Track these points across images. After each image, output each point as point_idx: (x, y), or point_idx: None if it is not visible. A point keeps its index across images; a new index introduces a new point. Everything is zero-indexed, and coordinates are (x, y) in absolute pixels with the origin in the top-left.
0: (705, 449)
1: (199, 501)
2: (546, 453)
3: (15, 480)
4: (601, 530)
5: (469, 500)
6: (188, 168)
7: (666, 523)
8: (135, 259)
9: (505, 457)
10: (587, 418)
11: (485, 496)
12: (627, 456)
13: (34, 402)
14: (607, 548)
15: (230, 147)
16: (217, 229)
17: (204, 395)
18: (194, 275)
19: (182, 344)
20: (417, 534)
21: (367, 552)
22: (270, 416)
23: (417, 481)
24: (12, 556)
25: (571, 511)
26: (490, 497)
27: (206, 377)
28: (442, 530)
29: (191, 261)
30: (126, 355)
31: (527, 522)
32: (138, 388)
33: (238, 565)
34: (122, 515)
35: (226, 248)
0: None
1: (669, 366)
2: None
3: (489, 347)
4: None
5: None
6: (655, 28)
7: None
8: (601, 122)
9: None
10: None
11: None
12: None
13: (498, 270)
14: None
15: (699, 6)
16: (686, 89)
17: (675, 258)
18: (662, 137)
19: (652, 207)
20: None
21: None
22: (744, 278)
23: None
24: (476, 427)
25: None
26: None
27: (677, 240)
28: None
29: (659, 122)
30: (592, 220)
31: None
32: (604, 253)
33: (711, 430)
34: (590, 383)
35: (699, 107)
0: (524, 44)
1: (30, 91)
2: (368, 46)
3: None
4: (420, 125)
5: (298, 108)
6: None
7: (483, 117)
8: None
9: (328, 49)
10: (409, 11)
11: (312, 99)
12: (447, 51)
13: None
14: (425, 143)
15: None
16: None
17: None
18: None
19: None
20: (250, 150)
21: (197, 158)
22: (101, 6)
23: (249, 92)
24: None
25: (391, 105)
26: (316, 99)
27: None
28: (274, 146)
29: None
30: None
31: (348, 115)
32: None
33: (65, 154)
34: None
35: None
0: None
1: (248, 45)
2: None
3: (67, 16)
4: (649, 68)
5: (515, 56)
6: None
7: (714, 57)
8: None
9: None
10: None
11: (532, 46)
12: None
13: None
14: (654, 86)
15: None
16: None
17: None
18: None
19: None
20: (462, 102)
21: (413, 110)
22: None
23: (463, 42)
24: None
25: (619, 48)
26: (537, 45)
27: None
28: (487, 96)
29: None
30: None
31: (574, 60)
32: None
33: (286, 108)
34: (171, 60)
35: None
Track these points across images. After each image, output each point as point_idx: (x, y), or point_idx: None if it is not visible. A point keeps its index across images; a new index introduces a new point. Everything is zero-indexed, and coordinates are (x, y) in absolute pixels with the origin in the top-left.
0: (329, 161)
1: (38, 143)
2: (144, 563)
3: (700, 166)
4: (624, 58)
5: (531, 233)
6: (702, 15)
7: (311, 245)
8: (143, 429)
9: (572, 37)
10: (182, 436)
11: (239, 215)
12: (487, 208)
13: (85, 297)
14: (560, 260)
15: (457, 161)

════════════════════

Express every line of the data above as a Markdown table with the columns Row and Line. Number the lines in order and omit any blank lines.

# The completed task:
| Row | Line |
|---|---|
| 1 | Track these points across images. After each image, output each point as point_idx: (x, y), or point_idx: None if it is not visible. A point keeps its index across images; a new index introduces a new point. Everything is zero-indexed, and coordinates are (x, y) in absolute pixels with the origin in the top-left. |
| 2 | 0: (705, 449) |
| 3 | 1: (199, 501) |
| 4 | 2: (546, 453) |
| 5 | 3: (15, 480) |
| 6 | 4: (601, 530) |
| 7 | 5: (469, 500) |
| 8 | 6: (188, 168) |
| 9 | 7: (666, 523) |
| 10 | 8: (135, 259) |
| 11 | 9: (505, 457) |
| 12 | 10: (587, 418) |
| 13 | 11: (485, 496) |
| 14 | 12: (627, 456) |
| 15 | 13: (34, 402) |
| 16 | 14: (607, 548) |
| 17 | 15: (230, 147) |
| 18 | 16: (217, 229) |
| 19 | 17: (204, 395) |
| 20 | 18: (194, 275) |
| 21 | 19: (182, 344) |
| 22 | 20: (417, 534) |
| 23 | 21: (367, 552) |
| 24 | 22: (270, 416) |
| 25 | 23: (417, 481) |
| 26 | 24: (12, 556) |
| 27 | 25: (571, 511) |
| 28 | 26: (490, 497) |
| 29 | 27: (206, 377) |
| 30 | 28: (442, 530) |
| 31 | 29: (191, 261) |
| 32 | 30: (126, 355) |
| 33 | 31: (527, 522) |
| 34 | 32: (138, 388) |
| 35 | 33: (238, 565) |
| 36 | 34: (122, 515) |
| 37 | 35: (226, 248) |
| 38 | 0: None |
| 39 | 1: (669, 366) |
| 40 | 2: None |
| 41 | 3: (489, 347) |
| 42 | 4: None |
| 43 | 5: None |
| 44 | 6: (655, 28) |
| 45 | 7: None |
| 46 | 8: (601, 122) |
| 47 | 9: None |
| 48 | 10: None |
| 49 | 11: None |
| 50 | 12: None |
| 51 | 13: (498, 270) |
| 52 | 14: None |
| 53 | 15: (699, 6) |
| 54 | 16: (686, 89) |
| 55 | 17: (675, 258) |
| 56 | 18: (662, 137) |
| 57 | 19: (652, 207) |
| 58 | 20: None |
| 59 | 21: None |
| 60 | 22: (744, 278) |
| 61 | 23: None |
| 62 | 24: (476, 427) |
| 63 | 25: None |
| 64 | 26: None |
| 65 | 27: (677, 240) |
| 66 | 28: None |
| 67 | 29: (659, 122) |
| 68 | 30: (592, 220) |
| 69 | 31: None |
| 70 | 32: (604, 253) |
| 71 | 33: (711, 430) |
| 72 | 34: (590, 383) |
| 73 | 35: (699, 107) |
| 74 | 0: (524, 44) |
| 75 | 1: (30, 91) |
| 76 | 2: (368, 46) |
| 77 | 3: None |
| 78 | 4: (420, 125) |
| 79 | 5: (298, 108) |
| 80 | 6: None |
| 81 | 7: (483, 117) |
| 82 | 8: None |
| 83 | 9: (328, 49) |
| 84 | 10: (409, 11) |
| 85 | 11: (312, 99) |
| 86 | 12: (447, 51) |
| 87 | 13: None |
| 88 | 14: (425, 143) |
| 89 | 15: None |
| 90 | 16: None |
| 91 | 17: None |
| 92 | 18: None |
| 93 | 19: None |
| 94 | 20: (250, 150) |
| 95 | 21: (197, 158) |
| 96 | 22: (101, 6) |
| 97 | 23: (249, 92) |
| 98 | 24: None |
| 99 | 25: (391, 105) |
| 100 | 26: (316, 99) |
| 101 | 27: None |
| 102 | 28: (274, 146) |
| 103 | 29: None |
| 104 | 30: None |
| 105 | 31: (348, 115) |
| 106 | 32: None |
| 107 | 33: (65, 154) |
| 108 | 34: None |
| 109 | 35: None |
| 110 | 0: None |
| 111 | 1: (248, 45) |
| 112 | 2: None |
| 113 | 3: (67, 16) |
| 114 | 4: (649, 68) |
| 115 | 5: (515, 56) |
| 116 | 6: None |
| 117 | 7: (714, 57) |
| 118 | 8: None |
| 119 | 9: None |
| 120 | 10: None |
| 121 | 11: (532, 46) |
| 122 | 12: None |
| 123 | 13: None |
| 124 | 14: (654, 86) |
| 125 | 15: None |
| 126 | 16: None |
| 127 | 17: None |
| 128 | 18: None |
| 129 | 19: None |
| 130 | 20: (462, 102) |
| 131 | 21: (413, 110) |
| 132 | 22: None |
| 133 | 23: (463, 42) |
| 134 | 24: None |
| 135 | 25: (619, 48) |
| 136 | 26: (537, 45) |
| 137 | 27: None |
| 138 | 28: (487, 96) |
| 139 | 29: None |
| 140 | 30: None |
| 141 | 31: (574, 60) |
| 142 | 32: None |
| 143 | 33: (286, 108) |
| 144 | 34: (171, 60) |
| 145 | 35: None |
| 146 | Track these points across images. After each image, output each point as point_idx: (x, y), or point_idx: None if it is not visible. A point keeps its index across images; a new index introduces a new point. Everything is zero-indexed, and coordinates are (x, y) in absolute pixels with the origin in the top-left. |
| 147 | 0: (329, 161) |
| 148 | 1: (38, 143) |
| 149 | 2: (144, 563) |
| 150 | 3: (700, 166) |
| 151 | 4: (624, 58) |
| 152 | 5: (531, 233) |
| 153 | 6: (702, 15) |
| 154 | 7: (311, 245) |
| 155 | 8: (143, 429) |
| 156 | 9: (572, 37) |
| 157 | 10: (182, 436) |
| 158 | 11: (239, 215) |
| 159 | 12: (487, 208) |
| 160 | 13: (85, 297) |
| 161 | 14: (560, 260) |
| 162 | 15: (457, 161) |